Me reí, sorprendido, porque imaginé que tampoco tendría mucho más que comer.
Puede parecer mentira lo que cuento, pero no lo es, por todos lados hay gente (y lectores) a los que de uno u otro modo “se les brinca la corriente”, así nomás porque sí.
Y si no, un botón más de muestra: mi vecino Manuel, entre plática y plática, un día me confesó que a él le encantaba leer, que a la semana, cuando menos se leía unos tres o cuatro libros. Me pareció magnífica su capacidad lectora y la rapidez con la que los concluía.
-Lees con mucha rapidez-, le dije- con tanto libro acumulado debes tener ya un conocimiento bastante amplio sobre muchas cosas y una cultura vasta.
-No es así vecino-, dijo. -Leo y leo, pero comprendo muy poco, casi nada. ¿Sabes?, los leo nada más por encimita, saltando de una página a otra, para darme sólo una idea general de lo que tratan; soy lo que podría llamarse un lector superficial.
No podía creerme todo esto; pero debo decir que conocí a otros más. Uno, era lo contrario de mi vecino superficial; éste, se profundizaba tanto en la lectura de un libro, que se perdía en él y nunca lo terminaba; cuando lograba regresar de la lectura, prácticamente no se acordaba de casi nada.
Otro más, comenzaba la lectura de un libro por la última página y lo terminaba en la primera. Esto no me pareció tan disparatado, luego de saber de la existencia de “Rayuela”, de Julio Cortázar.
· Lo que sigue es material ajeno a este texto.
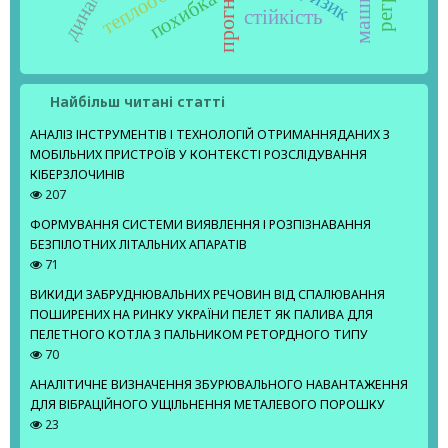
динаміка
теплообмін
ризик
похибка
стійкість
Найбільш читані статті
АНАЛІЗ ІНСТРУМЕНТІВ І ТЕХНОЛОГІЙ ОТРИМАННЯДАНИХ З
МОБІЛЬНИХ ПРИСТРОЇВ У КОНТЕКСТІ РОЗСЛІДУВАННЯ
КІБЕРЗЛОЧИНІВ
207
ФОРМУВАННЯ СИСТЕМИ ВИЯВЛЕННЯ І РОЗПІЗНАВАННЯ
БЕЗПІЛОТНИХ ЛІТАЛЬНИХ АПАРАТІВ
71
ВИКИДИ ЗАБРУДНЮВАЛЬНИХ РЕЧОВИН ВІД СПАЛЮВАННЯ
ПОШИРЕНИХ НА РИНКУ УКРАЇНИ ПЕЛЕТ ЯК ПАЛИВА ДЛЯ
ПЕЛЕТНОГО КОТЛА З ПАЛЬНИКОМ РЕТОРДНОГО ТИПУ
70
АНАЛІТИЧНЕ ВИЗНАЧЕННЯ ЗБУРЮВАЛЬНОГО НАВАНТАЖЕННЯ
ДЛЯ ВІБРАЦІЙНОГО УЩІЛЬНЕННЯ МЕТАЛЕВОГО ПОРОШКУ
23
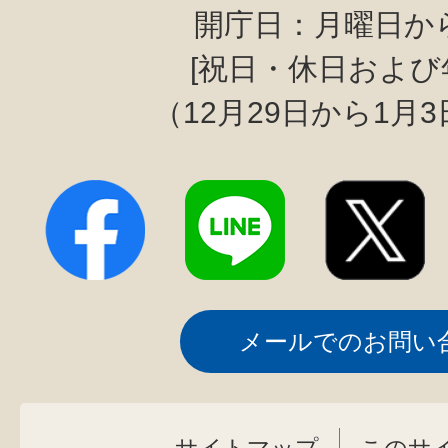
開庁日：月曜日か
[祝日・休日および
（12月29日から1月
メールでのお問い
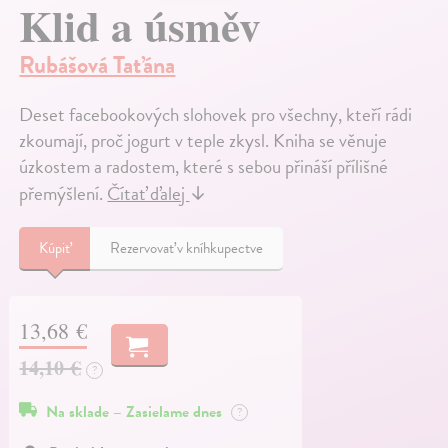
Klid a úsměv
Rubášová Taťána
Deset facebookových slohovek pro všechny, kteří rádi
zkoumají, proč jogurt v teple zkysl. Kniha se věnuje
úzkostem a radostem, které s sebou přináší přílišné
přemýšlení.
Čítať ďalej
↓
Kúpiť
Rezervovať v kníhkupectve
13,68 €
14,10 €
?
Na sklade – Zasielame dnes
?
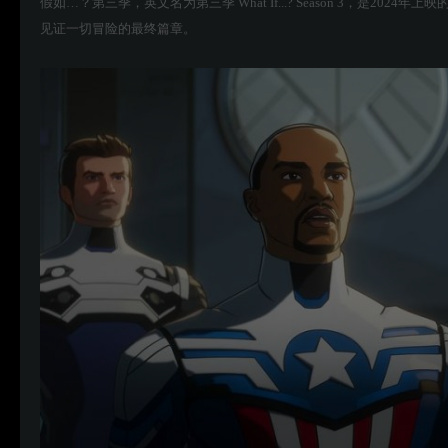
假如…？第三季，英文名为第三季 What If...? Season 3，是2024年
见证一切冒险的最终篇章。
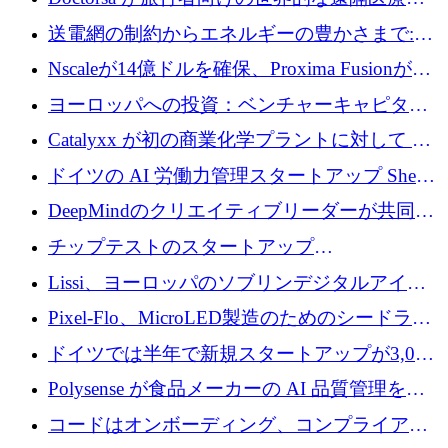
ラットフォームを拡大するために 100 万ユー
送電網の制約からエネルギーの豊かさまで:
ロを調達
Envision の Gobi X がヨーロッパの AI の未来
Nscaleが14億ドルを確保、Proxima Fusionが4
にどのように貢献できるか
億1,100万ユーロを獲得、Invest EuropeはVCの
ヨーロッパへの投資：ベンチャーキャピタル
回復を見込む
が過去2番目に高い水準に到達
Catalyxx が初の商業化学プラントに対して EU
から 2,000 万ユーロ以上の支援を獲得
ドイツの AI 労働力管理スタートアップ Sherpa
がプレシードで 220 万ドルを調達
DeepMindのクリエイティブリーダーが共同設
立したAIライティングのスタートアップが
チップテストのスタートアップ
1,300万ドルのシード投資を調達
QuantumDiamondsが株式資金で1,500万ユーロ
Lissi、ヨーロッパのソブリンデジタルアイデ
を調達
ンティティの未来を推進するために350万ユー
Pixel-Flo、MicroLED製造のためのシードラウ
ロを調達
ンドで525万ポンドを獲得
ドイツでは半年で新規スタートアップが3,000
社という記録を目の当たりにし、涙を流すハ
Polysense が食品メーカーの AI 品質管理を拡
ンブルク
張するために 1,070 万ドルを調達
コードはオンボーディング、コンプライアン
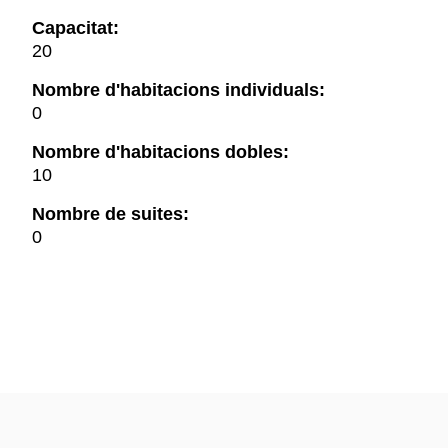
Capacitat:
20
Nombre d'habitacions individuals:
0
Nombre d'habitacions dobles:
10
Nombre de suites:
0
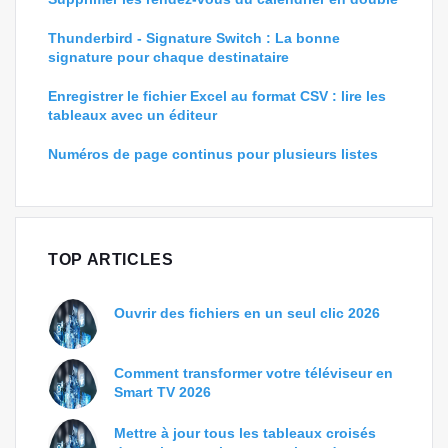
Thunderbird - Signature Switch : La bonne
signature pour chaque destinataire
Enregistrer le fichier Excel au format CSV : lire les
tableaux avec un éditeur
Numéros de page continus pour plusieurs listes
TOP ARTICLES
Ouvrir des fichiers en un seul clic 2026
Comment transformer votre téléviseur en
Smart TV 2026
Mettre à jour tous les tableaux croisés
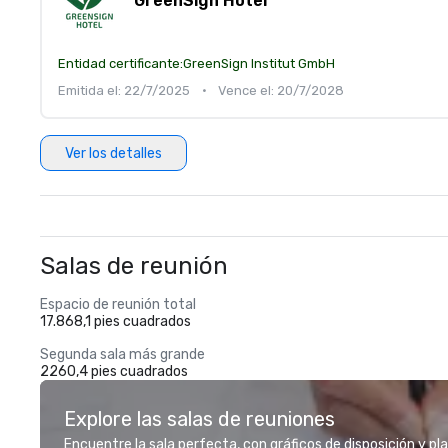
GreenSign Hotel
Entidad certificante:
GreenSign Institut GmbH
Emitida el: 22/7/2025
•
Vence el: 20/7/2028
Ver los detalles
Salas de reunión
Espacio de reunión total
17.868,1 pies cuadrados
Segunda sala más grande
2260,4 pies cuadrados
Explore las salas de reuniones
Encuentre la sala perfecta, con gráficos de disposición y pl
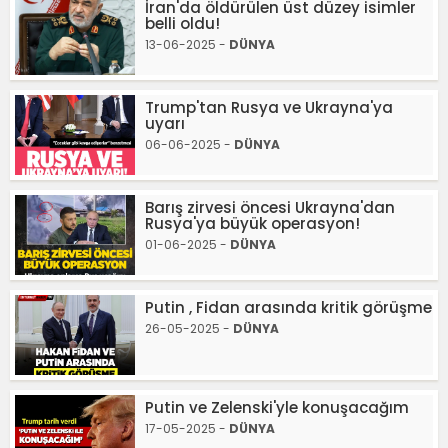
İran'da öldürülen üst düzey isimler
belli oldu!
13-06-2025 -
DÜNYA
Trump'tan Rusya ve Ukrayna'ya
uyarı
06-06-2025 -
DÜNYA
Barış zirvesi öncesi Ukrayna'dan
Rusya'ya büyük operasyon!
01-06-2025 -
DÜNYA
Putin , Fidan arasında kritik görüşme
26-05-2025 -
DÜNYA
Putin ve Zelenski'yle konuşacağım
17-05-2025 -
DÜNYA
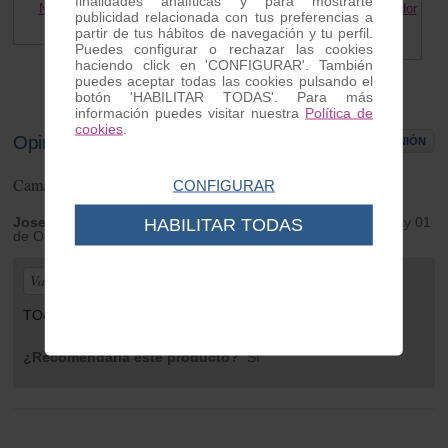
finalidades analíticas y para mostrarte
Neumatico MITAS 2.25-16
Medio Casquillo Rodillo Variador
publicidad relacionada con tus preferencias a
Vespino
30.00 €
partir de tus hábitos de navegación y tu perfil.
0.45 €
Puedes configurar o rechazar las cookies
haciendo click en 'CONFIGURAR'. También
puedes aceptar todas las cookies pulsando el
botón 'HABILITAR TODAS'. Para más
información puedes visitar nuestra
Política de
cookies
.
Opiniones de clientes
ESCRIBIR OPINIÓN
Camara neumatico 16''
1
opiniones
CONFIGURAR
Jose Albacete
| de La Palma de Cervello (BCN) | Monday 01
HABILITAR TODAS
de October de 2018
Valoración general:
TOdo perfecto, justo lo que queria.
¿Recomendaría este producto?
Sí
Sin embargo, aceptó que finalmente leer así, lo confundía del todo, lo aburría y no le ayudaba a comprender demasiado.
Un hombre en la barra de un bar, tras beber algunas copas e informarse que me gustaba escribir, me confesó que a él lo que le gustaba era leer y que cuando lo hacía, escogía libros extensos, de muchas páginas, que en realidad eran los únicos que leía.
-¿Por qué?, le pregunté con toda lógica.
-Porque son libros kilométricos, leo por horas y parecen nunca terminarse; como a mí me apasiona correr, entonces aprovecho para hacer ejercicio y me pongo a trotar a través de todas sus páginas para llegar más pronto al final.
Le atribuí la respuesta al vino que llevaba ingerido o su excelente sentido del humor, pero debo reconocer que me dejó bastante pasmado.
Tengo un compañero de trabajo que asegura ser un lector consuetudinario. Asegura que lee para aprender, que desde que tiene memoria siempre ha leído; afirma que es una vieja costumbre y que no puede dejar de hacerla, porque si lo hiciera, seguramente se moriría. Y además, le creo.
Por mi parte, tengo que hacer mi aportación al grueso de todos estos lectores. Yo, me considero un lector empedernido, veo la lectura como un vicio o un mal necesario del cual no puedo ni quiero desprenderme, por eso leo, leo y leo. El día que muera, quiero que me lleven a la tumba con un libro entre las manos; pero uno que sea reconfortante, que tenga el suficiente interés, quizás uno como “El libro de arena” de Borges, para estarlo leyendo por toda la eternidad.